All Bar One and premium mixer brand Fever-Tree are partnering with the Earthwatch Europe charity to boost biodiversity in the UK’s urban areas through a large-scale tree planting initiative.
The Tiny Forest movement includes over 3,000 Tiny Forests planted in urban areas around the world to help enrich biodiversity and reconnect people with nature. Following London’s first Tiny Forest in Hammersmith Park, the drinks supplier and hospitality firm are uniting to help roll out the campaign across the UK.
More than 150 Tiny Forests are now set to be established across the country as part of the one-year partnership.
“One of the most powerful elements of Tiny Forest is in the ongoing engagement of the local community with the trees and the ecosystem around them,” said Maria Pontes, director of programs and partnerships at Earthwatch Europe.

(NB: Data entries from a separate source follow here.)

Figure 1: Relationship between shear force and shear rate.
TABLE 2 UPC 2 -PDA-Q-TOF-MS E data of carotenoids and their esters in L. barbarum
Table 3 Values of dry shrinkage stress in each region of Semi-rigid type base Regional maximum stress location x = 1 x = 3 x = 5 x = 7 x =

Volunteers from All Bar One and Fever-Tree will be engaging in monitoring activities at the Perry Common Tiny Forest in Birmingham, close to All Bar One’s parent company Mitchell & Butler’s headquarters, as well as maintaining other Tiny Forests up and down the country throughout the year.

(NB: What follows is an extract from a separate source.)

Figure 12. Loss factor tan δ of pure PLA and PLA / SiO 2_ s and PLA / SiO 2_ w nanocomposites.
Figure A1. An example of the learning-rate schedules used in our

“Maintaining biodiversity has never been more important in the climate change conversation,” said James Archer, head of sustainability at Fever-Tree. “Fever-Tree is proud to partner with All Bar One to further the Tiny Forest movement in the UK to create urban green spaces that support wildlife and connect communities closer with nature.”

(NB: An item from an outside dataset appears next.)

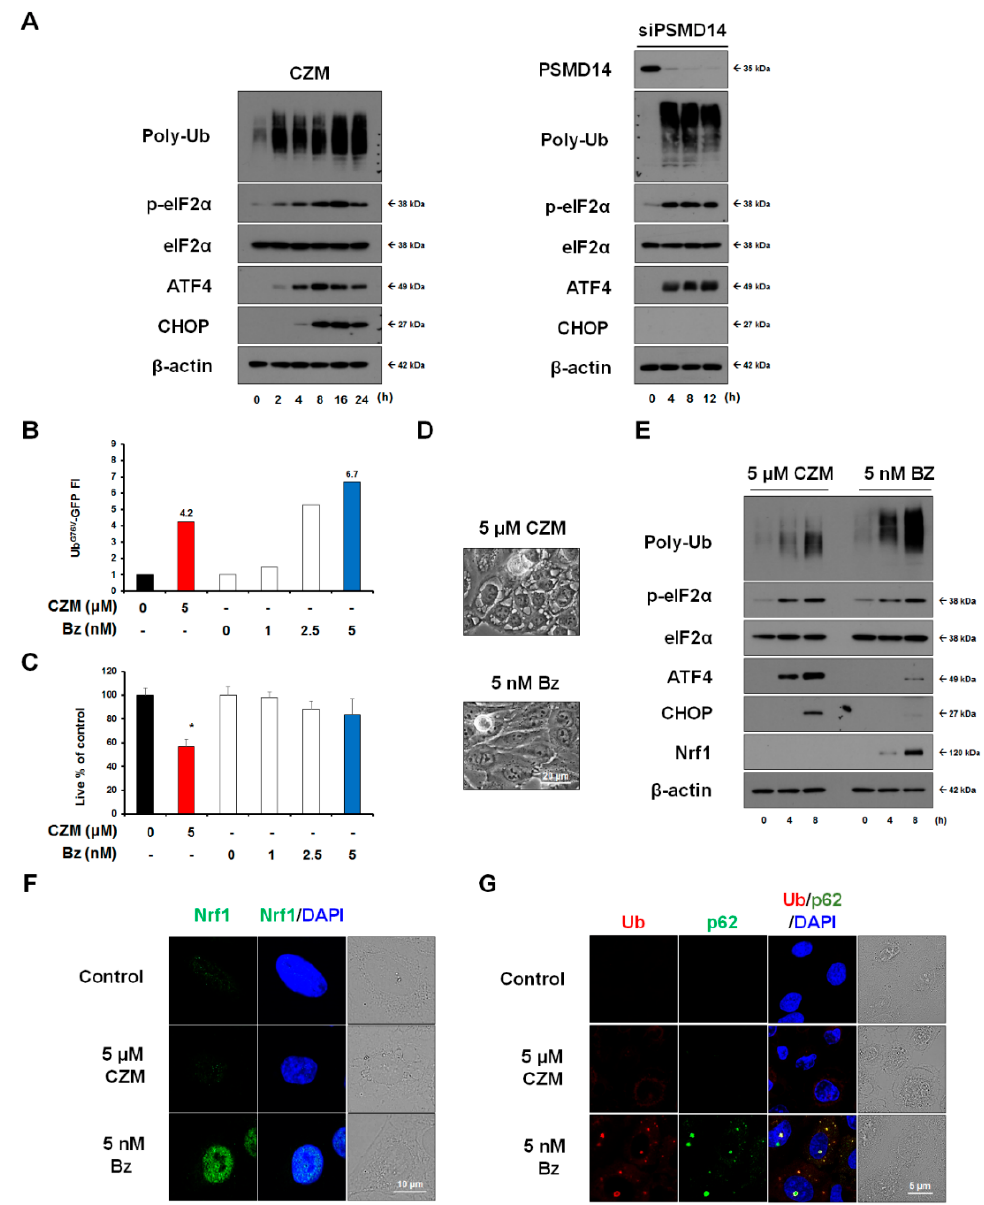
Figure 3. Proteasome inhibition alone is not sufficient to explain the anticancer effect of PSMD14. ( A ) Cell extracts were prepared from MDA-MB 435S cells treated with 5 µ M CZM or transfected with the siRNA against PSMD14 for the indicated time durations. Western blotting of the indicated proteins was performed using β -actin as a loading control. ( B ) MDA-MB 435S cells transfected with Ub G76V -GFP were treated with the indicated concentrations of CZM or Bz for 12 h, and the fluorescence intensity was assessed as described in Materials and Methods. ( C ) Viability was assessed using IncuCyte in MDA-MB 435S cells treated with CZM or Bz at the indicated concentrations for 24 h. * p < 0.001 vs. untreated cells. ( D ) MDA-MB 435S cells were treated with 5 µ M CZM or 5 nM Bz for 12 h and observed by phase-contrast microscopy. Bars, 20 µ m ( E ). MDA-MB 435S cells were treated with 5 µ M CZM or 5 nM Bz for the indicated time durations, and Western blotting of the indicated proteins was performed using β -actin as a loading control. ( F , G ) MDA-MB 435S cells were treated with 5 µ M CZM or 5 nM Bz for 12 h, and immunocytochemistry of the indicated proteins was performed. Bars, 10 µ m ( F ) or 5 µ m ( G ).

Urban tree-planting is shown to deliver multiple benefits, helping to tackle flooding, heat stress, and loss of biodiversity, while also providing spaces that improve quality of life for residents.
In the run up to COP26 last year, Earthwatch Europe and NatureScot planted eight new ‘Wee Forests’ across Glasgow.
The compact forests of 600 trees were planted at eight locations donated by Glasgow City Council with a view to creating a cluster of nature-rich green spaces across the city.
Glasgow City Council, Earthwatch Europe, and NatureScot worked with partners at the Glasgow Science Centre, Green Action Trust and The Conservation Volunteers (TCV) Scotland to plant the trees, with the project backed by a host of companies and organizations including BlackRock, Bloomberg LP , and the Scottish Government. The hope is that the model can now be replicated right across the UK.